● **Exercise details**: Update the account of building a mobile app without coding from "I successfully built" to "(Day 1, Hour 0)", changing "Product Manager" to "Project Manager" and giving that part again with the change.

● **Passage for review**:
From Idea to App Store: How I Built a Mobile App in 24 Hours (Without Coding)
By Harshit Bhadauria
The barrier to software development has officially collapsed. For years, we’ve been told that building specific, high-quality mobile applications requires deep technical knowledge or a dedicated engineering team.
I successfully built CalcHub, a polished mobile application, without writing a single line of Java or Kotlin. I didn’t act as a developer. I acted as a Product Manager, and my “engineering team” was an AI agent driven by Gemini 3 Pro, running inside the Antigravity IDE.
Here is how I went from concept to a production-ready app requiring CI/CD pipelines, security audits, and 100% test coverage using only simple conversational prompts.
The New “Coding” is Context
My biggest learning wasn’t that AI could code — it was that it could architect. I didn’t need to explain how to implement a dependency injection graph or configure Gradle. I just needed to explain user value.
When I wanted a specific aesthetic, I referenced a style. When I wanted safety, I demanded coverage. The AI handled the implementation.
From “Hello World” to “Release Candidate”: A Conversation Log
1. The Inception (Day 1, Hour 0)
My Prompt: “Create a financial calculator app for Android. It needs to include SIP, EMI, PPF, SI, and all other calculators you can research. The architecture should be MVVM.”

Dataset items:
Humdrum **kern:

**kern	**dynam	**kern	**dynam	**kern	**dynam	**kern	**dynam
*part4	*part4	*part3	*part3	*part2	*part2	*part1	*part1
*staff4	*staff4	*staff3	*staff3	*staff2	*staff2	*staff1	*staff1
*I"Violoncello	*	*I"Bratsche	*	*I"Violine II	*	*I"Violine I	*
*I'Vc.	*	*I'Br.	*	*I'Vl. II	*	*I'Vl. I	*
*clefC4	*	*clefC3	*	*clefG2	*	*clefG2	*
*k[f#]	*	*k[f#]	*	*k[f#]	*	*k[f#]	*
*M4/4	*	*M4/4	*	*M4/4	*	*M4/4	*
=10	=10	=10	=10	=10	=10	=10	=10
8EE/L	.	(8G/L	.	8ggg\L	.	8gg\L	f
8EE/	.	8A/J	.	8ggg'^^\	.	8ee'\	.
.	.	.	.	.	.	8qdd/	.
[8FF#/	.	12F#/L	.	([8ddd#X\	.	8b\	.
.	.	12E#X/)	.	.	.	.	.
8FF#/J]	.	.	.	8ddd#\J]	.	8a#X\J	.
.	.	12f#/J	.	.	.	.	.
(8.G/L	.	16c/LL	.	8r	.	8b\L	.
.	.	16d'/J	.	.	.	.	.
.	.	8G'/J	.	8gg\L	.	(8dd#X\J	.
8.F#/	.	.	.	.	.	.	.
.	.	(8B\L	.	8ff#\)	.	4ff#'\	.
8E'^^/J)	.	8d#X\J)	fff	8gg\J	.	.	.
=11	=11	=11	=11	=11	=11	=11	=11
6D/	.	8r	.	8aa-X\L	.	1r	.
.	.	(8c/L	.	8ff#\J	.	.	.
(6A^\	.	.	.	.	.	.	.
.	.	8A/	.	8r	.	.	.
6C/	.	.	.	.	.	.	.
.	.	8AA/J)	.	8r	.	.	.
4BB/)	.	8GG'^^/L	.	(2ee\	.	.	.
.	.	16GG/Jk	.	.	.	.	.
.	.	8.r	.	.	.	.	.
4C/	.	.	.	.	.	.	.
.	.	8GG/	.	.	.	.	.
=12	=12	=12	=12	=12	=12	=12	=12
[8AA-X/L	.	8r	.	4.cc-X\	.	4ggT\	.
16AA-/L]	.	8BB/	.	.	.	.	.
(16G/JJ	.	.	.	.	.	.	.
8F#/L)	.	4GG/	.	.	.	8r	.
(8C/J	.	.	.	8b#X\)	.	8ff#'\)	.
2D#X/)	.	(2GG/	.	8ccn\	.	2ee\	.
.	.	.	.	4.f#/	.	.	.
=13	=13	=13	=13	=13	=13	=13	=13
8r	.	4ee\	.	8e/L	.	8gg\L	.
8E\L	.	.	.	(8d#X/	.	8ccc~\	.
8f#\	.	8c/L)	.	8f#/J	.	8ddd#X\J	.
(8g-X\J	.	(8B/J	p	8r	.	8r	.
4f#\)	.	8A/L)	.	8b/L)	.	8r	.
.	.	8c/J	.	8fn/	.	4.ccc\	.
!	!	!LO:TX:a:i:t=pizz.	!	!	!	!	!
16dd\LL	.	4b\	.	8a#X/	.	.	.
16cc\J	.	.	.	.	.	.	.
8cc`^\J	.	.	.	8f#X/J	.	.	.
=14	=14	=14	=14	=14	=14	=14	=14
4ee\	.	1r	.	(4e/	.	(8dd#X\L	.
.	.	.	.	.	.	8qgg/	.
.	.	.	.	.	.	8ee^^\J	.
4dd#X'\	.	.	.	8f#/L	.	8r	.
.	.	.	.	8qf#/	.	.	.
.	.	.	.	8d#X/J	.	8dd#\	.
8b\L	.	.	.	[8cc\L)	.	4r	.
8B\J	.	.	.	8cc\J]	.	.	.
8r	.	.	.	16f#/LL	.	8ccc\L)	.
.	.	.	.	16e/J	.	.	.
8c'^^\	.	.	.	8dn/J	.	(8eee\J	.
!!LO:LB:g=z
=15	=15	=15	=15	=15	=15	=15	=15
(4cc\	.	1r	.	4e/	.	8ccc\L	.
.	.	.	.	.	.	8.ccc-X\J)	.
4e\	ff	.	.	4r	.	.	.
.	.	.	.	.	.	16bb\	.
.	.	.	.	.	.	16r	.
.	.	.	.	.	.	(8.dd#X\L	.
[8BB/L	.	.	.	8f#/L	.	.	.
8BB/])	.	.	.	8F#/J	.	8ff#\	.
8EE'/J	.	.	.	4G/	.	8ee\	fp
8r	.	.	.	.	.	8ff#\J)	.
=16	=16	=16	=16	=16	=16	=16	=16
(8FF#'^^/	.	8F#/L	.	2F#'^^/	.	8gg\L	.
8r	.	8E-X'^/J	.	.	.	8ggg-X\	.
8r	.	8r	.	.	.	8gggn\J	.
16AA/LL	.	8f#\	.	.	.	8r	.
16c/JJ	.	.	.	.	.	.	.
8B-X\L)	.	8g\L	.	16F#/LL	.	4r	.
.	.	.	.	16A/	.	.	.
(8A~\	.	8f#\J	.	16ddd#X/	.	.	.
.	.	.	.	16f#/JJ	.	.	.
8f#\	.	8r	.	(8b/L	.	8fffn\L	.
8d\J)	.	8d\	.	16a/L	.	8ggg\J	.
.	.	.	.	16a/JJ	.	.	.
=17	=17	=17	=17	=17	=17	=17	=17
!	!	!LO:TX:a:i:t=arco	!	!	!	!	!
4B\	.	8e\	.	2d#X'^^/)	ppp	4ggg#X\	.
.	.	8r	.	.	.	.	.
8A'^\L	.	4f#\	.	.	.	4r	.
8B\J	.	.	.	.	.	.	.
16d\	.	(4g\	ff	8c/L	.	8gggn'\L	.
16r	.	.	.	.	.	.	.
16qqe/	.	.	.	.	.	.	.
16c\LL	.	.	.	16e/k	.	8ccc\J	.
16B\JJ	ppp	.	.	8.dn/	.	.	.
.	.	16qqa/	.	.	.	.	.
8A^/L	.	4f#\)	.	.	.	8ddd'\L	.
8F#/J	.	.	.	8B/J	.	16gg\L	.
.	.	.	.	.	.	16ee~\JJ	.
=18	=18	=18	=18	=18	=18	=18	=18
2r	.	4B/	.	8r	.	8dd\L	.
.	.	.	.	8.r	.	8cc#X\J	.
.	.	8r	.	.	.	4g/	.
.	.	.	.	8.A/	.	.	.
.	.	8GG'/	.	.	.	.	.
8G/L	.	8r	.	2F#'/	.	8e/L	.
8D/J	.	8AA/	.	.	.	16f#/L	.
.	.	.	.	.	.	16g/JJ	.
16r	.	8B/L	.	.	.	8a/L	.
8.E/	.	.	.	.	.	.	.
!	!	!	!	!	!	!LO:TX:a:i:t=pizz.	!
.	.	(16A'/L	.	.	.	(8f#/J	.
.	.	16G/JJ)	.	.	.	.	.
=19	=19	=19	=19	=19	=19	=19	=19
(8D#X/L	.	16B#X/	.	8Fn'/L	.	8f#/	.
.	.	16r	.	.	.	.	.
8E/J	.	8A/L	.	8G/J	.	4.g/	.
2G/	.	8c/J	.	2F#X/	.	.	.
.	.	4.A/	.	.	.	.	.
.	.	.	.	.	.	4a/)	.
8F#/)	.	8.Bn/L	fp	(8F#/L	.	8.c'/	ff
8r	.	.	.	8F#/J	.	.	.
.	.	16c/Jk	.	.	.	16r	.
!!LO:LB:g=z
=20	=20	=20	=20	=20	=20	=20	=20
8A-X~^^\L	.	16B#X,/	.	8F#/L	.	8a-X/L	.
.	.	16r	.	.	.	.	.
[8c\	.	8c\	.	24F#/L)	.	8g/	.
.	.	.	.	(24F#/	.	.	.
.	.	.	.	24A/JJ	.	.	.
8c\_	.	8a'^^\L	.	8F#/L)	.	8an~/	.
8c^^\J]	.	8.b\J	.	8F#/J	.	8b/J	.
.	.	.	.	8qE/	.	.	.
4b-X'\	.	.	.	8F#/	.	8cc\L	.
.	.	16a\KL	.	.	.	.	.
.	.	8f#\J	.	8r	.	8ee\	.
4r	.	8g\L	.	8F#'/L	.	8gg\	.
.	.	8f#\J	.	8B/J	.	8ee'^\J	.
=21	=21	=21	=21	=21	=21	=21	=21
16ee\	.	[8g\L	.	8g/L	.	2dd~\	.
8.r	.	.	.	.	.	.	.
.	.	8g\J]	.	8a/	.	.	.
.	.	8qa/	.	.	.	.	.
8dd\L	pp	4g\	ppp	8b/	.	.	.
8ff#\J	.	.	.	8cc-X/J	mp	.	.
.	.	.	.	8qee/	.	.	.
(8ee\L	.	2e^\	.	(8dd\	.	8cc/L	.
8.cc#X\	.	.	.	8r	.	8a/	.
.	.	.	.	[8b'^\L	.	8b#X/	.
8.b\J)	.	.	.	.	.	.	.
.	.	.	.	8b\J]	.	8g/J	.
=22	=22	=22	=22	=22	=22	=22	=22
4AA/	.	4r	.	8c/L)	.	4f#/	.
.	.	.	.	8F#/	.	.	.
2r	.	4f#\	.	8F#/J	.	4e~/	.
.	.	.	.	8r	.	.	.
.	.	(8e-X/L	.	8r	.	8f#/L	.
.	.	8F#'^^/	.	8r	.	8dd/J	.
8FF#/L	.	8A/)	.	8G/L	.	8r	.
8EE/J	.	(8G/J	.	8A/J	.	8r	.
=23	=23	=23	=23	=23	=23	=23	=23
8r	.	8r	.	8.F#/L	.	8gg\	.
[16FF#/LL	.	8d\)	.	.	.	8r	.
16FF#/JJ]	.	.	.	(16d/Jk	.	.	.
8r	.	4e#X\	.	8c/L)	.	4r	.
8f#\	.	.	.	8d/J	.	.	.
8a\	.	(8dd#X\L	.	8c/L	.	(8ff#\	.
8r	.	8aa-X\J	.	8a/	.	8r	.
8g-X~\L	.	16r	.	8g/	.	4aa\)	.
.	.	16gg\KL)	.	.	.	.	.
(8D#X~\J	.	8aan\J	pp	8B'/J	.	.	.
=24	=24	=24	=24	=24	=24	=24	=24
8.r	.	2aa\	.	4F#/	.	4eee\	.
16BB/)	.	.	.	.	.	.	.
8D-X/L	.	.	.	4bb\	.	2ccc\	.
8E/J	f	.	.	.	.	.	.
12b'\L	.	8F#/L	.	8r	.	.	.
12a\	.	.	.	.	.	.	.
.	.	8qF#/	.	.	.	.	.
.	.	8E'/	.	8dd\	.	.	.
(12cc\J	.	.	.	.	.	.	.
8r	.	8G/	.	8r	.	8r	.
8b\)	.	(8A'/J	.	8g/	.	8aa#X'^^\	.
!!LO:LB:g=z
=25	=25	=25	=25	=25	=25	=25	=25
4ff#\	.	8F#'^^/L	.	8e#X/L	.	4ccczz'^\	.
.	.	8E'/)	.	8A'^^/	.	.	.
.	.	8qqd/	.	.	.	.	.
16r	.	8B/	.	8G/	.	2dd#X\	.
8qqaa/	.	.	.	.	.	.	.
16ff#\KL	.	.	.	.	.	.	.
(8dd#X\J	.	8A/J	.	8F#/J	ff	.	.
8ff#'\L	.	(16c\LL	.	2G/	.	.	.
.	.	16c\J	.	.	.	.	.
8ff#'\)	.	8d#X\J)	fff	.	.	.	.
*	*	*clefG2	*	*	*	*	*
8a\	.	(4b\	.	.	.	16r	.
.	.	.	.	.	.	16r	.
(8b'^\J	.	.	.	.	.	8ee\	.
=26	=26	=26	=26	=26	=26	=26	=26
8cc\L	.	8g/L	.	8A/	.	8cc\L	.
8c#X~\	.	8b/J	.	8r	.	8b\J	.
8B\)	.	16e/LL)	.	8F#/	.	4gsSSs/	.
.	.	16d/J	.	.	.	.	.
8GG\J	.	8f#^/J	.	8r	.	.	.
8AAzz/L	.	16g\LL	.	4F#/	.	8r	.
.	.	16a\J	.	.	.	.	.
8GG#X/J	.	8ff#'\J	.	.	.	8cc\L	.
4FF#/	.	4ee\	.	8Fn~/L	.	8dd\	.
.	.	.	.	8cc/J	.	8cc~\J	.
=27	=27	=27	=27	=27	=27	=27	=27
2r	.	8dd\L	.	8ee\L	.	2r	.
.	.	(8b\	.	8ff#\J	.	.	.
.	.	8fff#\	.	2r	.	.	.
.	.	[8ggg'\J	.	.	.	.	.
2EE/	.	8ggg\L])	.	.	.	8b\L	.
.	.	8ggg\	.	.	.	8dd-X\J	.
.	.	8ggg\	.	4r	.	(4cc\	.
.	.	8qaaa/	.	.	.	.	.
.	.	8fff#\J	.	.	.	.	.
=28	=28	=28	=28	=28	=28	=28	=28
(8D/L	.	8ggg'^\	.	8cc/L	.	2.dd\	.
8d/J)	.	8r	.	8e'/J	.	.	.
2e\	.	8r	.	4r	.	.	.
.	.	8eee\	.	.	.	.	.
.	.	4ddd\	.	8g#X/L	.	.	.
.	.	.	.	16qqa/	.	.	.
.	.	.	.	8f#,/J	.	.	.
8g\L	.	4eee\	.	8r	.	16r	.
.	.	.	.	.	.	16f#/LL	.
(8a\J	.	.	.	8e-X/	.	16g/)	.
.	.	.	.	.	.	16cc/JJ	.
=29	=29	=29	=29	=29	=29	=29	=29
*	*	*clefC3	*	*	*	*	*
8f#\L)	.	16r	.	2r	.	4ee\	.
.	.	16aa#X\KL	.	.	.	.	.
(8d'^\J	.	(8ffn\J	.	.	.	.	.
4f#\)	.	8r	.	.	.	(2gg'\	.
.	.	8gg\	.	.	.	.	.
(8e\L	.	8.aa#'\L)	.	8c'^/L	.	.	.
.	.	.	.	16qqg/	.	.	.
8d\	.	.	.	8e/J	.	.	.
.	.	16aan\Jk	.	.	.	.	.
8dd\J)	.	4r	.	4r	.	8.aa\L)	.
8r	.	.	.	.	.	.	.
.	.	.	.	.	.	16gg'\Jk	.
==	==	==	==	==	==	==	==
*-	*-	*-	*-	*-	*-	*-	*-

● **Answer section**:
I successfully built CalcHub, a polished mobile application, without writing a single line of Java or Kotlin. I didn’t act as a developer. I acted as a Project Manager, and my “engineering team” was an AI agent driven by Gemini 3 Pro, running inside the Antigravity IDE.
Here is how I went from concept to a production-ready app requiring CI/CD pipelines, security audits, and 100% test coverage using only simple conversational prompts.
The New “Coding” is Context
My biggest learning wasn’t that AI could code — it was that it could architect. I didn’t need to explain how to implement a dependency injection graph or configure Gradle. I just needed to explain user value.
When I wanted a specific aesthetic, I referenced a style. When I wanted safety, I demanded coverage. The AI handled the implementation.
From “Hello World” to “Release Candidate”: A Conversation Log
1. The Inception (Day 1, Hour 0)